HTTP logs were the primary source of user experience monitoring in the early days of the internet. They have fallen out of favor since; web analytics vendors place Javascript code on pages instead, in order to collect data from a user perspective across various different web applications. That way, HTTP logs don't have to be collected from those individual applications, and it becomes easy to track what each user does during his or her session. However, web analytics tools have some blind spots, which make them problematic for monitoring purposes:
- All pages must be instrumented. If the Javascript tracking code is missing on a certain page, or a certain application, then it won't show up in reports.
- Accuracy of reporting depends on how pages are instrumented. If incorrect tracking code is inserted on a page, it will be incorrectly reported.
- Connection problems and server errors will not show up. If a user can't retrieve an HTML page, the Javascript instrumentation will not be triggered and web analytics won't receive a report.
- When the CDN delivers cached content, we will continue to see web analytics data even when the web servers themselves are already down.
As outlined in "10 steps for fixing scalability issues in large-scale web applications", we need accurate measurements from a user perspective to be able to detect issues, and to calibrate load tests. Processing HTTP logs from the CDN closes many of the blind spots in web analytics. CDNs like Akamai can make HTTP log streams available for a whole site, across all underlying applications. That makes it possible to process the data in real-time, to better understand what web responses users are getting. Processing CDN logs is not an algorithmically difficult problem; the problem is that there is so much data. The challenge is to build a scalable yet affordable solution that can process millions of daily log lines at a low cost.

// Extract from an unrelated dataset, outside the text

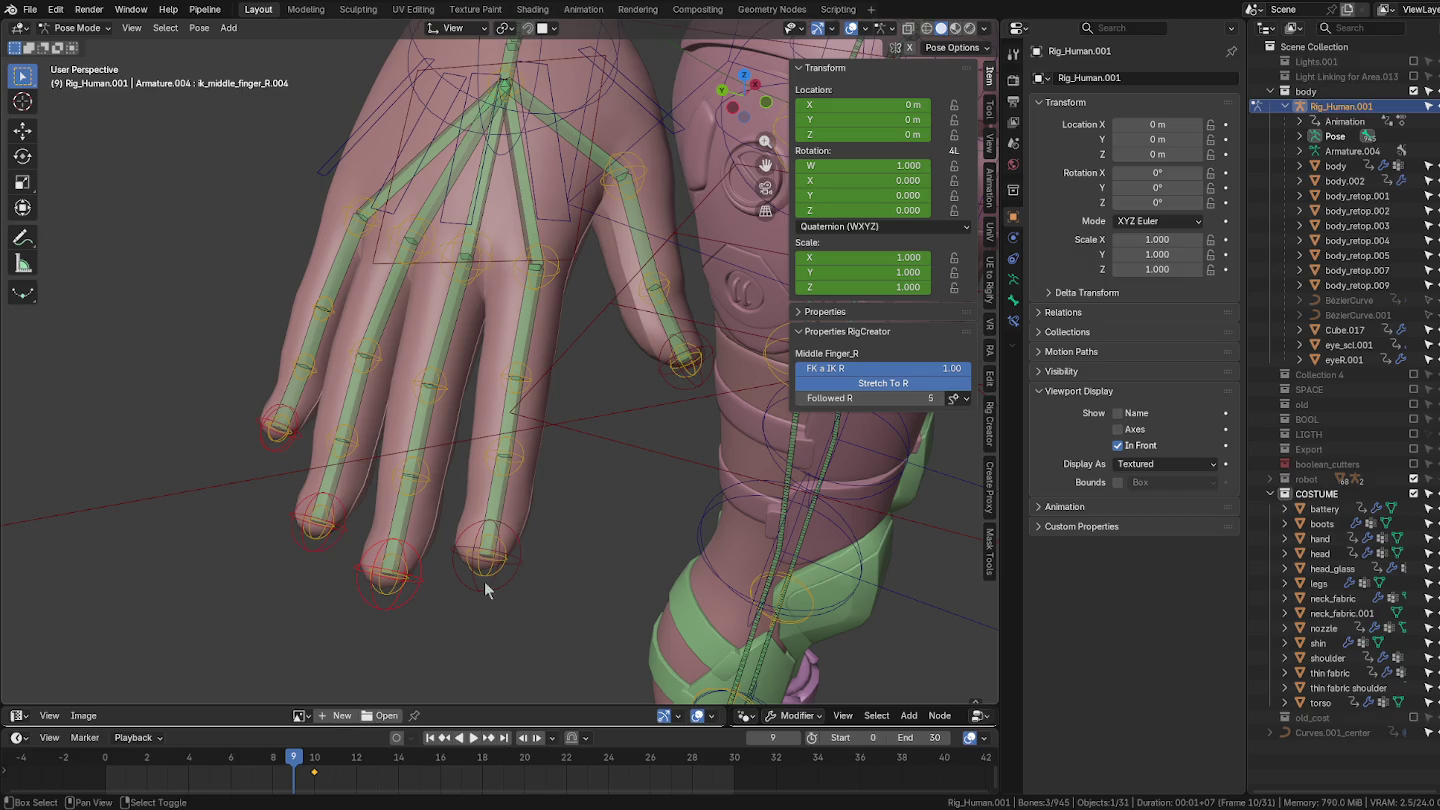
shift+click(483, 575)
Step: Rotate the selected finger controls about 32.6° into a bent pose
key(g)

For a client in the e-commerce industry, we built a simple yet scalable solution: Edgesense is an open-source tool using serverless functions and streaming services on AWS. How it works:
- Collects data from the CDN
- Processes the data, in order to map URLs to certain types of pages and stages in the user journey
- Calculate metrics on the data, such as the number of total requests, and number of requests by HTTP status code and URL pattern
- Make metrics available to monitoring systems, to visualize the data and make it available for alerting
The client has been using this solution since mid-2018. Their teams have been able to quickly detect problems after software releases a number of times, lowering their mean time to resolve (MTTR) this kind of incident. The CDN log data is also being used in reporting DevOps KPIs, such as error rates.